[Dataset excerpts]
··········

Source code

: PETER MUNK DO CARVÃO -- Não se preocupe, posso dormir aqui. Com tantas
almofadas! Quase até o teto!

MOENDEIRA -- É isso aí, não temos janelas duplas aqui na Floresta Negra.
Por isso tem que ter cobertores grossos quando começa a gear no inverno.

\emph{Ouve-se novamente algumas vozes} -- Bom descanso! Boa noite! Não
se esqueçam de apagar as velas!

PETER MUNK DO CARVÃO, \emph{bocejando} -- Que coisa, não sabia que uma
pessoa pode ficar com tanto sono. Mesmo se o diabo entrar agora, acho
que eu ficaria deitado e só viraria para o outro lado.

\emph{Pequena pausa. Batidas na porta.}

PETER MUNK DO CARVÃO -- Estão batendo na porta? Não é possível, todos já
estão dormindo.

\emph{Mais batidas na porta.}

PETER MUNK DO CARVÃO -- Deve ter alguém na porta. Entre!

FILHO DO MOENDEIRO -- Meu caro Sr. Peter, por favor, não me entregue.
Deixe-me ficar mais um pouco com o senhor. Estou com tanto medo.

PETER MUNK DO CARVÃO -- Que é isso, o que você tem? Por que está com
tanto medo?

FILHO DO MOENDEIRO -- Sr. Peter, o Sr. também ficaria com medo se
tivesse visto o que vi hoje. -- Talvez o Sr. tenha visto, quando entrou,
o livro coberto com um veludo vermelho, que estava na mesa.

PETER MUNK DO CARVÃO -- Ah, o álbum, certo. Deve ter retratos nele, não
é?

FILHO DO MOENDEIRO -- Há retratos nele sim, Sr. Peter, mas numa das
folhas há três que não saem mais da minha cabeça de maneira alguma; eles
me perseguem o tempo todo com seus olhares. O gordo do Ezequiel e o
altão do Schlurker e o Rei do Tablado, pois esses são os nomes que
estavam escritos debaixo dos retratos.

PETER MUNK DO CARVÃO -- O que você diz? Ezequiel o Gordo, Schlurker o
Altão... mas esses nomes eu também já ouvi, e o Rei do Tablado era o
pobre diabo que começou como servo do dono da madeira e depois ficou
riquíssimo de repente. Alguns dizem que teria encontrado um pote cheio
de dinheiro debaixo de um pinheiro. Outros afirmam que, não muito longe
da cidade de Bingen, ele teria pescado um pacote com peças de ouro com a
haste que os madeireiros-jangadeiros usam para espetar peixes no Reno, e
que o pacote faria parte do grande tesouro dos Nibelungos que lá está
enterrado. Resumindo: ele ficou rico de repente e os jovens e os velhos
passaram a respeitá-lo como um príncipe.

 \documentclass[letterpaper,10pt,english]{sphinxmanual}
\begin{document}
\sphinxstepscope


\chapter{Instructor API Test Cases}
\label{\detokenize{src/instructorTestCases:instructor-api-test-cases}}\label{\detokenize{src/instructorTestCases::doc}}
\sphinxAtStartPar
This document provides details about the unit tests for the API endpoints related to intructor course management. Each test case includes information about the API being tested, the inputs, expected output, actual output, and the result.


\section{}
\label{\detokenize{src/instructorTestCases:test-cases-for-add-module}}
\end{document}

··········

PROBLEM TO SOLVE. Transcribe verbatim. Cover the lines from the first line of the entries above to the line containing "FILHO DO MOENDEIRO -- Meu", inclusive.

RESPONSE BOX.
Source code

: PETER MUNK DO CARVÃO -- Não se preocupe, posso dormir aqui. Com tantas
almofadas! Quase até o teto!

MOENDEIRA -- É isso aí, não temos janelas duplas aqui na Floresta Negra.
Por isso tem que ter cobertores grossos quando começa a gear no inverno.

\emph{Ouve-se novamente algumas vozes} -- Bom descanso! Boa noite! Não
se esqueçam de apagar as velas!

PETER MUNK DO CARVÃO, \emph{bocejando} -- Que coisa, não sabia que uma
pessoa pode ficar com tanto sono. Mesmo se o diabo entrar agora, acho
que eu ficaria deitado e só viraria para o outro lado.

\emph{Pequena pausa. Batidas na porta.}

PETER MUNK DO CARVÃO -- Estão batendo na porta? Não é possível, todos já
estão dormindo.

\emph{Mais batidas na porta.}

PETER MUNK DO CARVÃO -- Deve ter alguém na porta. Entre!

FILHO DO MOENDEIRO -- Meu caro Sr. Peter, por favor, não me entregue.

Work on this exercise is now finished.